Does anger play a major role in your life? Any coping strategies you’d care to share? I’d love to hear from you.

A starving artist and a viral spiral

Pablo Picasso, The Tragedy, 1903

Yesterday one of my Facebook friends invited people to visit his website, where he’s put up a PayPal button for donations. The cause? Help him with his daily struggles – pay the rent, buy food, that kind of thing. He described himself as a starving artist. The first comment: “Are you f*&%ing kidding? Who do you think you are, asking for money? What do we get for it?”

I jumped in, saying, “What we get is the chance to read Ned’s* poems online for free.” I then proceeded to say how few local writers had bought my books. This in turn prompted more angry responses. How dare Ned and I think we deserved to get paid? So what if I was Albany Author of the Year? The exchange between the two gentlemen continued with considerable vitriol, and other writers jumped in with their own tales of woe – “I can barely make ends meet either, but you don’t hear me bitching and moaning about it!”

Why not? What’s so shameful about admitting we’d like to sell our own work, or even inviting people to make voluntary contributions in order to read it on the Internet? This in turn brings up another important topic – how much are we willing to give away by pouring our creative energies into sharing online? Does there come a time when we can reasonably ask for payment for everything we’re putting out there? What’s in it for us?

For me, what’s in it is the joy and excitement of communicating with people all over the world, the instant gratification of knowing my words are being read and appreciated.  But I wouldn’t mind a little cold hard cash now and again.

I’m reading a fascinating book by David Bollier titled Viral Spiral: How the Commoners Built a Digital Republic of Their Own. I saw the author on C-Span’s BookTV a couple of months ago and was intrigued enough to order it online. It’s not easy reading, and I’m not yet ready to write an entire post about it, but here are a few provocative quotes:

Never in history has the individual had such cheap, unfettered access to global audiences, big and small . . . .

The people . . . are reclaiming culture from the tyranny of mass-media economics . . . overthrowing the ‘read only’ culture that characterized the ‘weirdly totalitarian’ communications of the twentieth century. In its place they are installing the ‘read-write’ culture that invites everyone to be a creator, as well as a consumer and sharer, of culture . . . Two profoundly incommensurate media systems are locked in a struggle for survival or supremacy . . . (pp. 8-11)

Powerful stuff. But although Bollier stresses power to the people and the heady virtues of sharing information in the global commons of the Internet, he’s not clear about exactly how we commoners are supposed to profit in this new marketplace. Maybe he’ll have some answers later in the book – I’ll keep you posted.

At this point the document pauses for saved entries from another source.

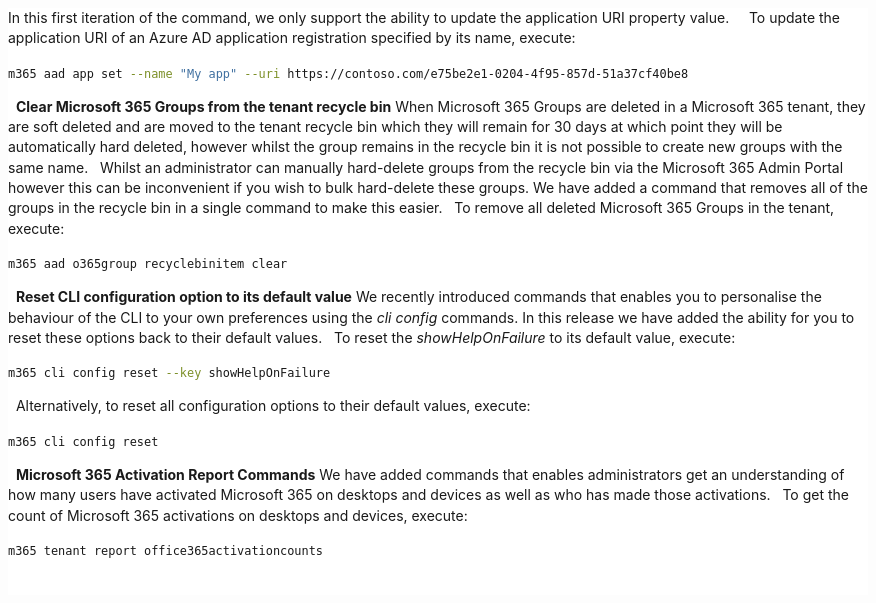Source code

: In this first iteration of the command, we only support the ability to
update the application URI property value.  
 
To update the application URI of an Azure AD application registration
specified by its name, execute:

```bash
m365 aad app set --name "My app" --uri https://contoso.com/e75be2e1-0204-4f95-857d-51a37cf40be8
```
 
**Clear Microsoft 365 Groups from the tenant recycle bin**
When Microsoft 365 Groups are deleted in a Microsoft 365 tenant, they
are soft deleted and are moved to the tenant recycle bin which they will
remain for 30 days at which point they will be automatically hard
deleted, however whilst the group remains in the recycle bin it is not
possible to create new groups with the same name.
 
Whilst an administrator can manually hard-delete groups from the recycle
bin via the Microsoft 365 Admin Portal however this can be inconvenient
if you wish to bulk hard-delete these groups. We have added a command
that removes all of the groups in the recycle bin in a single command to
make this easier.
 
To remove all deleted Microsoft 365 Groups in the tenant, execute:

```bash
m365 aad o365group recyclebinitem clear
```
 
**Reset CLI configuration option to its default value**
We recently introduced commands that enables you to personalise the
behaviour of the CLI to your own preferences using the *cli
config* commands. In this release we have added the ability for you to
reset these options back to their default values.
 
To reset the *showHelpOnFailure* to its default value, execute:

```bash
m365 cli config reset --key showHelpOnFailure
```
 
Alternatively, to reset all configuration options to their default
values, execute:

```bash
m365 cli config reset
```
 
**Microsoft 365 Activation Report Commands**
We have added commands that enables administrators get an understanding
of how many users have activated Microsoft 365 on desktops and devices
as well as who has made those activations.
 
To get the count of Microsoft 365 activations on desktops and devices,
execute:

```bash
m365 tenant report office365activationcounts
```
 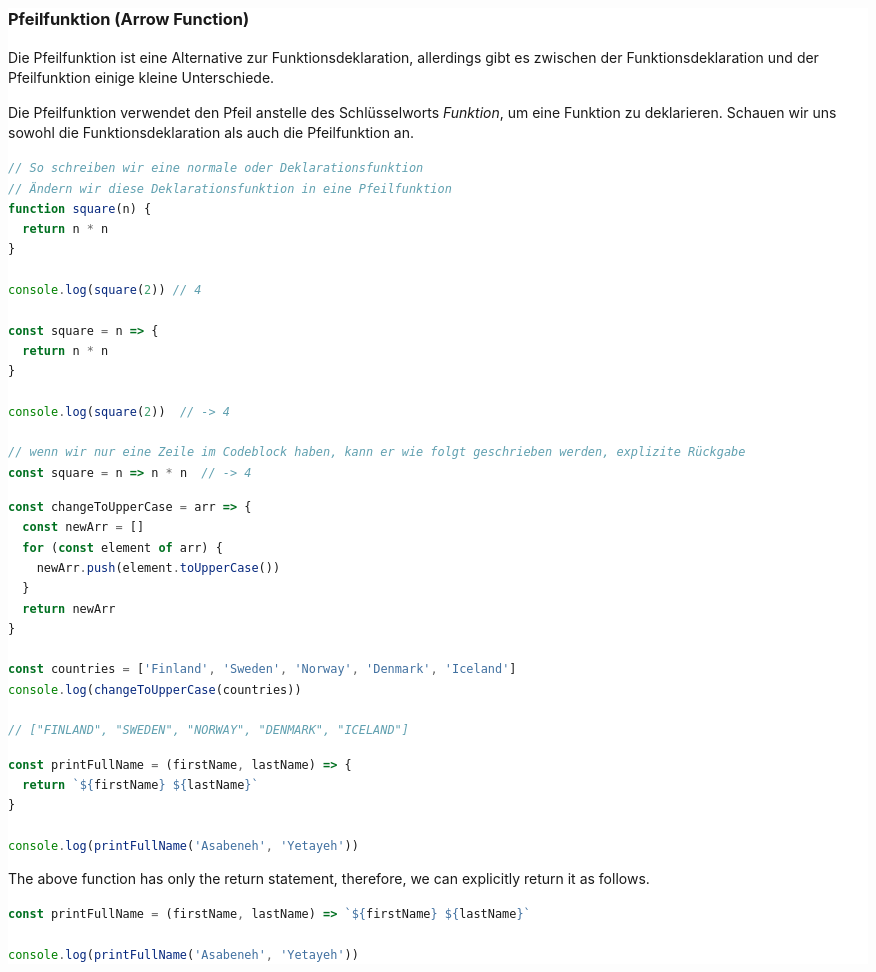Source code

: ### Pfeilfunktion (Arrow Function)

Die Pfeilfunktion ist eine Alternative zur Funktionsdeklaration, allerdings gibt es zwischen der Funktionsdeklaration und der Pfeilfunktion einige kleine Unterschiede.

Die Pfeilfunktion verwendet den Pfeil anstelle des Schlüsselworts *Funktion*, um eine Funktion zu deklarieren. Schauen wir uns sowohl die Funktionsdeklaration als auch die Pfeilfunktion an.

```js
// So schreiben wir eine normale oder Deklarationsfunktion
// Ändern wir diese Deklarationsfunktion in eine Pfeilfunktion
function square(n) {
  return n * n
}

console.log(square(2)) // 4

const square = n => {
  return n * n
}

console.log(square(2))  // -> 4

// wenn wir nur eine Zeile im Codeblock haben, kann er wie folgt geschrieben werden, explizite Rückgabe
const square = n => n * n  // -> 4
```

```js
const changeToUpperCase = arr => {
  const newArr = []
  for (const element of arr) {
    newArr.push(element.toUpperCase())
  }
  return newArr
}

const countries = ['Finland', 'Sweden', 'Norway', 'Denmark', 'Iceland']
console.log(changeToUpperCase(countries))

// ["FINLAND", "SWEDEN", "NORWAY", "DENMARK", "ICELAND"]
```

```js
const printFullName = (firstName, lastName) => {
  return `${firstName} ${lastName}`
}

console.log(printFullName('Asabeneh', 'Yetayeh'))
```

The above function has only the return statement, therefore, we can explicitly return it as follows.

```js
const printFullName = (firstName, lastName) => `${firstName} ${lastName}`

console.log(printFullName('Asabeneh', 'Yetayeh'))
```
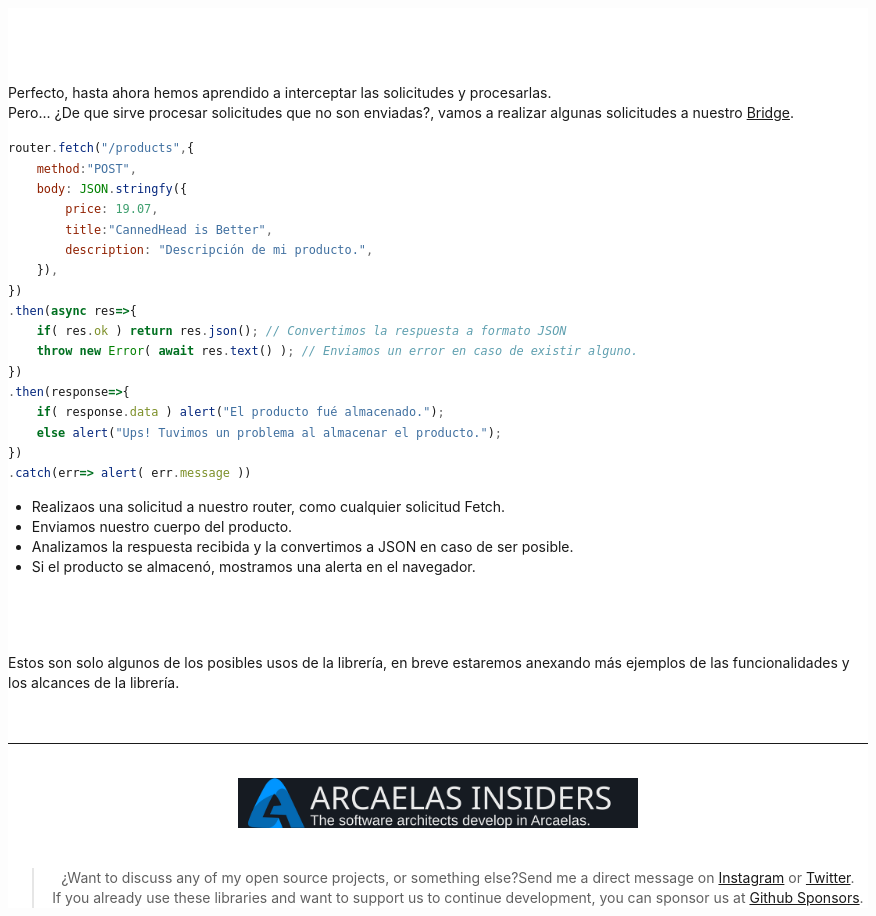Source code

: <br> <br> <br>

Perfecto, hasta ahora hemos aprendido a interceptar las solicitudes y procesarlas. <br>
Pero... ¿De que sirve procesar solicitudes que no son enviadas?, vamos a realizar algunas solicitudes a nuestro [Bridge](https://npmjs.com/package/@arcaelas/bridge).

```javascript
router.fetch("/products",{
    method:"POST",
    body: JSON.stringfy({
        price: 19.07,
        title:"CannedHead is Better",
        description: "Descripción de mi producto.",
    }),
})
.then(async res=>{
    if( res.ok ) return res.json(); // Convertimos la respuesta a formato JSON
    throw new Error( await res.text() ); // Enviamos un error en caso de existir alguno.
})
.then(response=>{
    if( response.data ) alert("El producto fué almacenado.");
    else alert("Ups! Tuvimos un problema al almacenar el producto.");
})
.catch(err=> alert( err.message ))
```
* Realizaos una solicitud a nuestro router, como cualquier solicitud Fetch.
* Enviamos nuestro cuerpo del producto.
* Analizamos la respuesta recibida y la convertimos a JSON en caso de ser posible.
* Si el producto se almacenó, mostramos una alerta en el navegador.

<br> <br> <br>
Estos son solo algunos de los posibles usos de la librería, en breve estaremos anexando más ejemplos de las funcionalidades y los alcances de la librería.


<div style="text-align:center;margin-top:50px;">
<hr/>
<img src="../assets/footer/dark.svg" width="400px" style="margin:20px 0;">

> ¿Want to discuss any of my open source projects, or something else?Send me a direct message on [Instagram](https://instagram.com/arcaelas) or [Twitter](https://twitter.com/arcaelas).</br> If you already use these libraries and want to support us to continue development, you can sponsor us at [Github Sponsors](https://github.com/sponsors/arcaelas).
</div>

Words have the power to wound, even – or maybe especially – online. In the course of the angry Facebook exchange, I interjected a memory from the years I was working as an art therapist at Hudson River Psychiatric Center in Poughkeepsie. At a social on a locked ward one Friday afternoon, an alleged “recreation therapist” said to one of the patients, a gifted artist, “I hate to say it, but you look like shit.” The next day the patient escaped from the ward, headed over to the railroad tracks that ran along the river, and committed suicide by train.

The Viral Spiral of the Internet can be a force of positive energy, a way to build community, or it can infect people with hostility and anger. The choice is ours every time we log onto the World Wide Web.

Please share your thoughts on this important topic – I’d love to hear from you.

*I’ve changed Ned’s name, but the online exchange took place among members of the Capital District’s vibrant writing community. We don’t all need to agree – getting total agreement from artists is like herding cats – but I hope we can agree to disagree in a more civilized manner. Then again, who am I to talk? I’ve been known to use the F-word too.